Make sure that allowOverride=true not false and check the settings under
System.Web to see if there's something different than the other server.

Thanks,
Mohamed Sharaf
MEA Developer Support Center
ITWorx on behalf Microsoft EMEA GTSC
--------------------
| Thread-Topic: Impersonate User asp.net
| thread-index: AcXOgOSy9G1OQwUJTgOaQrFvlZIWtw==
| X-WBNR-Posting-Host: 195.245.247.40
| From: "=?Utf-8?B?cmljaGk=?=" <[email protected]>
| References: <[email protected]>
<[email protected]>
<[email protected]>
<[email protected]>
| Subject: Re: Impersonate User asp.net
| Date: Tue, 11 Oct 2005 09:29:03 -0700
| Lines: 20
| Message-ID: <[email protected]>
| MIME-Version: 1.0
| Content-Type: text/plain;
| charset="Utf-8"
| Content-Transfer-Encoding: 7bit
| X-Newsreader: Microsoft CDO for Windows 2000
| Content-Class: urn:content-classes:message
| Importance: normal
| Priority: normal
| X-MimeOLE: Produced By Microsoft MimeOLE V6.00.3790.0
| Newsgroups: microsoft.public.dotnet.framework.aspnet
| NNTP-Posting-Host: TK2MSFTNGXA03.phx.gbl 10.40.2.250
| Path: TK2MSFTNGXA02.phx.gbl!TK2MSFTNGXA03.phx.gbl
| Xref: TK2MSFTNGXA02.phx.gbl
microsoft.public.dotnet.framework.aspnet:350041
| X-Tomcat-NG: microsoft.public.dotnet.framework.aspnet
|
| Thanks Patrice
|
| I have moved the code to another server and set up a virtual directory on
| that server with the same code and disabled annonymous authentication and
| everything works fine now... i can see the local login of the person
| requesting the page.
|
| My problem is I need it to work from the other server.

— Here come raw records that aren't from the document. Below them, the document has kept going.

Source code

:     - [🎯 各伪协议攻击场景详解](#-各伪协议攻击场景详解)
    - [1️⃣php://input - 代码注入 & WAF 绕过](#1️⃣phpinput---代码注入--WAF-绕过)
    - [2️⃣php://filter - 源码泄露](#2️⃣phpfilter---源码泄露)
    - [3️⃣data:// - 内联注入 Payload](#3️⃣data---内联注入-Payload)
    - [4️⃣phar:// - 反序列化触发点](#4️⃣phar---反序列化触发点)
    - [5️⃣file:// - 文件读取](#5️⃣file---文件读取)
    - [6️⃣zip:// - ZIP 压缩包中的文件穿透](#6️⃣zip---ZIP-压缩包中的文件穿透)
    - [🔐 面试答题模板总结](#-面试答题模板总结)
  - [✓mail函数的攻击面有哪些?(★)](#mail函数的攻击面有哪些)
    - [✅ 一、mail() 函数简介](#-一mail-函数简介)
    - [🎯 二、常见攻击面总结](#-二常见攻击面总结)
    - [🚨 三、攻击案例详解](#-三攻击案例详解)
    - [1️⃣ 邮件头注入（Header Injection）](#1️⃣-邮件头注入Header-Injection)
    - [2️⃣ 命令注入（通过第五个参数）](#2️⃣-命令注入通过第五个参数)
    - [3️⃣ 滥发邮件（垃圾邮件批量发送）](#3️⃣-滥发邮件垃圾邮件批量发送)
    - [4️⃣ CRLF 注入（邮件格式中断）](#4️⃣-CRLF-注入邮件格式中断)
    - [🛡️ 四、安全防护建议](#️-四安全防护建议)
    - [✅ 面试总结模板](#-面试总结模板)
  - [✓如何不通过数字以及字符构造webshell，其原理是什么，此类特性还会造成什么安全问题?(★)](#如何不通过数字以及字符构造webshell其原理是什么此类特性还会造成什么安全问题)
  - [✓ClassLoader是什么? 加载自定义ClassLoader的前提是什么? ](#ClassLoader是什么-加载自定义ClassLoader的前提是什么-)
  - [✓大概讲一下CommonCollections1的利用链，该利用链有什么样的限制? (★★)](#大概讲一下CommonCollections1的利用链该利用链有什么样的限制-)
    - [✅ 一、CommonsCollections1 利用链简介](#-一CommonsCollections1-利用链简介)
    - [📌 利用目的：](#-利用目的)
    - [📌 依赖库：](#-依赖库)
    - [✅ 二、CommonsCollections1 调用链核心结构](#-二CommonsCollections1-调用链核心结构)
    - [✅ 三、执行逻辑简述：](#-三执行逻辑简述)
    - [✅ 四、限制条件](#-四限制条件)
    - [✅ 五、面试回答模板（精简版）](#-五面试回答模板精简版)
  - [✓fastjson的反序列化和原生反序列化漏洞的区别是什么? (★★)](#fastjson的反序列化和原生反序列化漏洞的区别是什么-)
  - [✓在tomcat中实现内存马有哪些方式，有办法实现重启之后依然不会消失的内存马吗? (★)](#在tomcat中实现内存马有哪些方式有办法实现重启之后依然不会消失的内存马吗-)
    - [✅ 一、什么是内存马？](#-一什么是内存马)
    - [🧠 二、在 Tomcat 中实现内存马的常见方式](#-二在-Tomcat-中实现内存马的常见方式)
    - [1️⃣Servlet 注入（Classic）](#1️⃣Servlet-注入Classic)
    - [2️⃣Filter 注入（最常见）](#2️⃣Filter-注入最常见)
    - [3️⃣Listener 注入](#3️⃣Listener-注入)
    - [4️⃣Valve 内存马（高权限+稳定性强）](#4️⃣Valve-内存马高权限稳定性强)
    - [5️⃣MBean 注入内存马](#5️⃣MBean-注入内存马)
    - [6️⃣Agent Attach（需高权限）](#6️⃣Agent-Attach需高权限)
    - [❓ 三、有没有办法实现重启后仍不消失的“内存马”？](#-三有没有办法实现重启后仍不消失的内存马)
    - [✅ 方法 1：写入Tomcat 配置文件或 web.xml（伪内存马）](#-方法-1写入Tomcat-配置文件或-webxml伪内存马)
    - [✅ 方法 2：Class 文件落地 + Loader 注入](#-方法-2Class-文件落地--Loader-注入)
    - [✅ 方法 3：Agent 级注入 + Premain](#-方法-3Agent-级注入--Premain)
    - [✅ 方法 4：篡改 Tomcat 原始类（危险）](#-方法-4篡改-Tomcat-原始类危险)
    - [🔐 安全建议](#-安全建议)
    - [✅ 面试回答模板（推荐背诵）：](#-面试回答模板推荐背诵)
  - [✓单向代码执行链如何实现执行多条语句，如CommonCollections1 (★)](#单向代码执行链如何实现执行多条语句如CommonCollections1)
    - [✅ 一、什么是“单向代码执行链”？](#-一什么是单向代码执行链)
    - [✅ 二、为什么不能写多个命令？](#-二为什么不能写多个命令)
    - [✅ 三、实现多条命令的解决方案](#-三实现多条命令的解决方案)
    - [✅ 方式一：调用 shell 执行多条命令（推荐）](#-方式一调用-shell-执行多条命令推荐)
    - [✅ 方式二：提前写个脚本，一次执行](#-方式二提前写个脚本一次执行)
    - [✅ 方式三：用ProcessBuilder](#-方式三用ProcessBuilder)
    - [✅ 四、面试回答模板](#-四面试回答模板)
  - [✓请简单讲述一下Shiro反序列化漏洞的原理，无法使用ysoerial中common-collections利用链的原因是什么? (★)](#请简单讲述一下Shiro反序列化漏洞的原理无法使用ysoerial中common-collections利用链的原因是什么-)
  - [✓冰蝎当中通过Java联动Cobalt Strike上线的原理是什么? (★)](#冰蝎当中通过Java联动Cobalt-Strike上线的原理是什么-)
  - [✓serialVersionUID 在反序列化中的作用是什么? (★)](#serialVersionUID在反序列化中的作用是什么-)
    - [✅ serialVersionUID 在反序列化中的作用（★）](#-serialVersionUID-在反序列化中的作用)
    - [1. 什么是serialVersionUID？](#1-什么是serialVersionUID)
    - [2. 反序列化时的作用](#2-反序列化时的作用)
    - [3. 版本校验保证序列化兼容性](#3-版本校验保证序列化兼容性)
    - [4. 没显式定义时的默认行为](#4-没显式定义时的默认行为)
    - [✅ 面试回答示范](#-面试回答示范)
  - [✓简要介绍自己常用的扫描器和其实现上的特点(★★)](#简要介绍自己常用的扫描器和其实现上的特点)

For some reason it
| shows me that the server administrator is the one requesting the page...
ie
| server\administrator instead of AD\richi.
|
| I know its not the code and I know I have the security settings correct
as I
| have replicated on the other server. All requests to the web page seem to
be
| authenticated as the servers administrator instead of the local machine
login.
|
| Even more confused...
|
| Thanks
|
| Rich
|

 

[Valeriy Kirshin]

Just had the same problem today. Turned out that IE was using stored credentials (username/password) to authenticate to the webserver.
So, in Start->Run type

rundll32.exe keymgr.dll, KRShowKeyMgr

and see if there are stored credentials for the webserver and if so delete them.